### EXERCISE
Exact copy, pictures excluded: please retype every record below.

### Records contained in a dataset

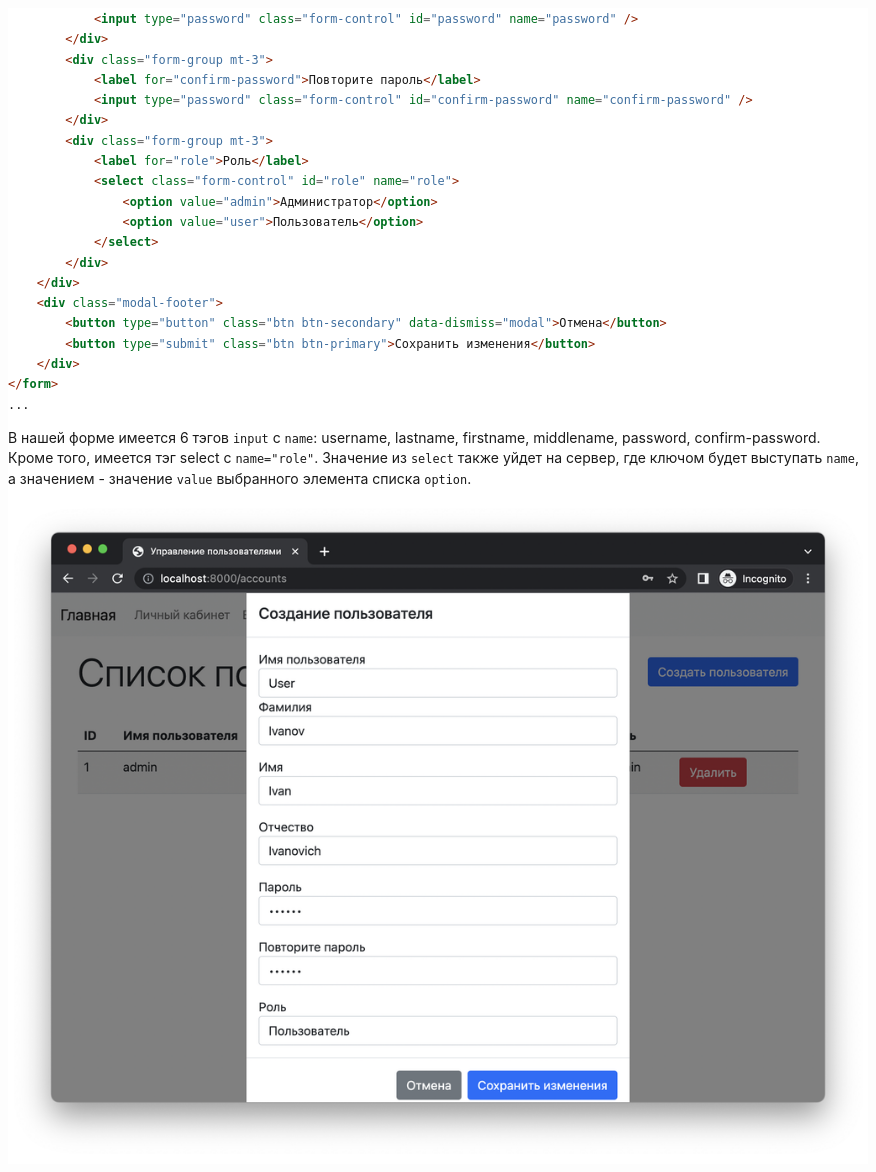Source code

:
 ```html
            <input type="password" class="form-control" id="password" name="password" />
        </div>
        <div class="form-group mt-3">
            <label for="confirm-password">Повторите пароль</label>
            <input type="password" class="form-control" id="confirm-password" name="confirm-password" />
        </div>
        <div class="form-group mt-3">
            <label for="role">Роль</label>
            <select class="form-control" id="role" name="role">
                <option value="admin">Администратор</option>
                <option value="user">Пользователь</option>
            </select>
        </div>
    </div>
    <div class="modal-footer">
        <button type="button" class="btn btn-secondary" data-dismiss="modal">Отмена</button>
        <button type="submit" class="btn btn-primary">Сохранить изменения</button>
    </div>
</form>
...
```

В нашей форме имеется 6 тэгов `input` c `name`: username, lastname, firstname, middlename, password, confirm-password. Кроме того, имеется тэг select с `name="role"`. Значение из `select` также уйдет на сервер, где ключом будет выступать `name`, а значением - значение `value` выбранного элемента списка `option`.

![Screenshot 2022-10-11 at 14.00.00.png](images/Screenshot_2022-10-11_at_14.00.00.png)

### REPLY TO THE EXERCISE
Source code

:
 ```html
            <input type="password" class="form-control" id="password" name="password" />
        </div>
        <div class="form-group mt-3">
            <label for="confirm-password">Повторите пароль</label>
            <input type="password" class="form-control" id="confirm-password" name="confirm-password" />
        </div>
        <div class="form-group mt-3">
            <label for="role">Роль</label>
            <select class="form-control" id="role" name="role">
                <option value="admin">Администратор</option>
                <option value="user">Пользователь</option>
            </select>
        </div>
    </div>
    <div class="modal-footer">
        <button type="button" class="btn btn-secondary" data-dismiss="modal">Отмена</button>
        <button type="submit" class="btn btn-primary">Сохранить изменения</button>
    </div>
</form>
...
```

В нашей форме имеется 6 тэгов `input` c `name`: username, lastname, firstname, middlename, password, confirm-password. Кроме того, имеется тэг select с `name="role"`. Значение из `select` также уйдет на сервер, где ключом будет выступать `name`, а значением - значение `value` выбранного элемента списка `option`.

![Screenshot 2022-10-11 at 14.00.00.png](images/Screenshot_2022-10-11_at_14.00.00.png)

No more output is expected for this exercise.